KOUCHAKI: Our theory suggests that it’s not just you knowing that information about the person. I think there is something about the person’s intention that is quite essential here. The reason we are seeing an effect of disclosing the flaw is that you see the person being genuine. The person is sharing more than expected with you. And you would have that perception when it’s voluntary. If it’s part of a script—when you know that the person is forced or asked to do so—then that initial intention that the person wanted you to know and it’s more unfiltered, I think that basically goes away.
PAVIN: Over the last couple of years, Kouchaki has done different versions of her study. It’s a way of checking the robustness of the results. For instance, in one version, she wanted to see what happened when people shared a flaw with a peer colleague, rather than people they are leading.
KOUCHAKI: For peers, we don’t see the boost, but we don’t see a backlash. Rather, you don’t get the boost—especially in trust and willingness to work. You may be seen as more authentic, but I think we didn’t really find a strong effect on trust or other outcomes. The effect is quite strong for leaders, but not peers. But what’s important again here is that there is no backlash. That because you disclose a weakness, now you are rated low on competence or authenticity.

■ TASK DIRECTIONS: Please answer from the passage on disclosing flaws: what did the study find when people shared a flaw with a peer colleague instead of people they lead?

■ DATA PROVIDED:
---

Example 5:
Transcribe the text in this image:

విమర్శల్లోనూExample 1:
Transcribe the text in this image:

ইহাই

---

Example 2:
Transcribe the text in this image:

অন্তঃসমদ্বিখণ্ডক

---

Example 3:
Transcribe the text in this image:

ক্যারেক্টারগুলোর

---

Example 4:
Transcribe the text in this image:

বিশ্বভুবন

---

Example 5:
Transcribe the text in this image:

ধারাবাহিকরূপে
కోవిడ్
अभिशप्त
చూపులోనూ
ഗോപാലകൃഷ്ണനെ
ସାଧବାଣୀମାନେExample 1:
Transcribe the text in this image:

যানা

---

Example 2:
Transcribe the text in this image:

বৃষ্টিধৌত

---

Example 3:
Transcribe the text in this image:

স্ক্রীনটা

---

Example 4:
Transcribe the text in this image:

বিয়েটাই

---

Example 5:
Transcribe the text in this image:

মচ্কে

...

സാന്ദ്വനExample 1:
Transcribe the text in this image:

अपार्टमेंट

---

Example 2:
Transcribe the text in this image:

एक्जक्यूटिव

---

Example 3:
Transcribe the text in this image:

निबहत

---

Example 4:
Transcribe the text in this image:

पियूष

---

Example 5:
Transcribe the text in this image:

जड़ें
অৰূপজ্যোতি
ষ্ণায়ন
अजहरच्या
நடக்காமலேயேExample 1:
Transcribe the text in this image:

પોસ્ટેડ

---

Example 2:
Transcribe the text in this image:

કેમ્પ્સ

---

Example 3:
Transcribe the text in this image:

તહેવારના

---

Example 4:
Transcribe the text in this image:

---

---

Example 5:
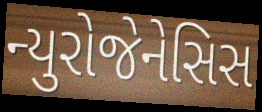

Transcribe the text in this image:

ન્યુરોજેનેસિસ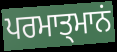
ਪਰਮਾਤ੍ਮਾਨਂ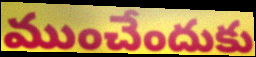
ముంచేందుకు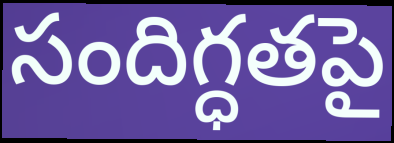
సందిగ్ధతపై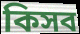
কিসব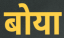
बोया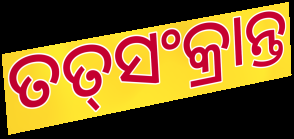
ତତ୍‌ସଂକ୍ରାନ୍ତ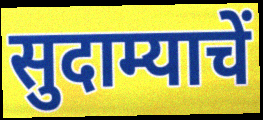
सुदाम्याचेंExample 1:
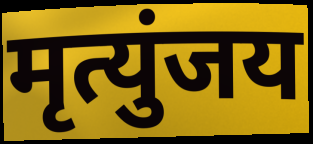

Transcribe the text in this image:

■ CORRECT ANSWER: There was no boost, especially in trust and willingness to work, but there was also no backlash.